━━ Extracted text

Come out, Lazar (Paul Spicer, the Chapel Choir of Selwyn College, Cambridge)

It is difficult to consider any Gospel story without bringing to our reading a whole repository of cultural baggage. But the first readers of this story in the Early Church also had their expectations, built up slowly but thoughtfully, with care and with dramatic intent.

The name Lazarus means ‘God helps,’ the Greek Λάζαρος (Lazaros) being derived from the Hebrew Eleazar, ‘God’s assistance,’ or: ‘God has helped.’ So, already the name of the principal character in the story introduces us to expectations of God’s actions, God’s deliverance.

Jesus tarries. He waits four days – like the children of Israel wait forty years in the wilderness before reaching the climax of their liberation.

But then this is an Exodus story. Lazarus is called forth with the word: Exo (ἔξω), and he goes out (ἐξῆλθεν, exelthen, verse 44). Exodus leads to true liberation, to the fulfilment of God’s promise. And so, when Christ commands the onlookers to ‘let him go!’ (verse 44), it has the same force as Moses telling Pharaoh: ‘Let my people go!’ (see Exodus 9: 1, &c).

Jesus tarries. He waits four days – like the forty days he spent in the wilderness. He resists the temptation to be merely a miracle worker, to put on a show, to convince by sleight of hand.

But when Christ calls for the rock to be rolled back, like the rock that is struck in the wilderness, new life comes forth.

And so this morning, I want to look at this Gospel story and to ask three questions:

1, What is unique about this story?

2, Why do we have this story at this time in Lent?

3, What does it say about Christ, and his call to us?

1, So, what is unique about this story?

━━━━
━━ Data excerpt

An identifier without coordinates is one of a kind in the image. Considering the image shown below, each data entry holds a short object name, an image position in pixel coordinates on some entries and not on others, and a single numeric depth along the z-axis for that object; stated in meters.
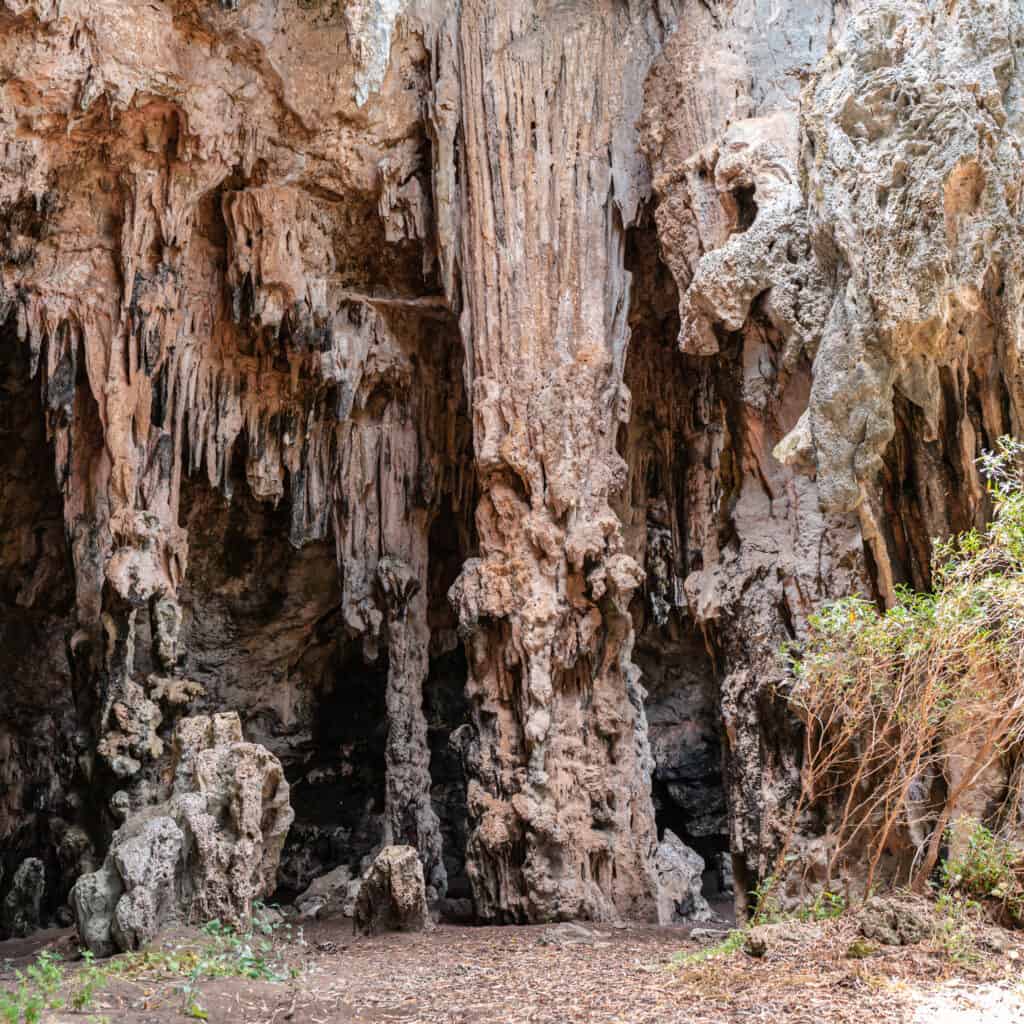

━━━━

**Goal of the exercise**
Please state what the name Lazarus means, according to the text about Lazarus. The lines are separate material and have no connection to the text about Lazarus.

**Output of the exercise**
It means "God helps."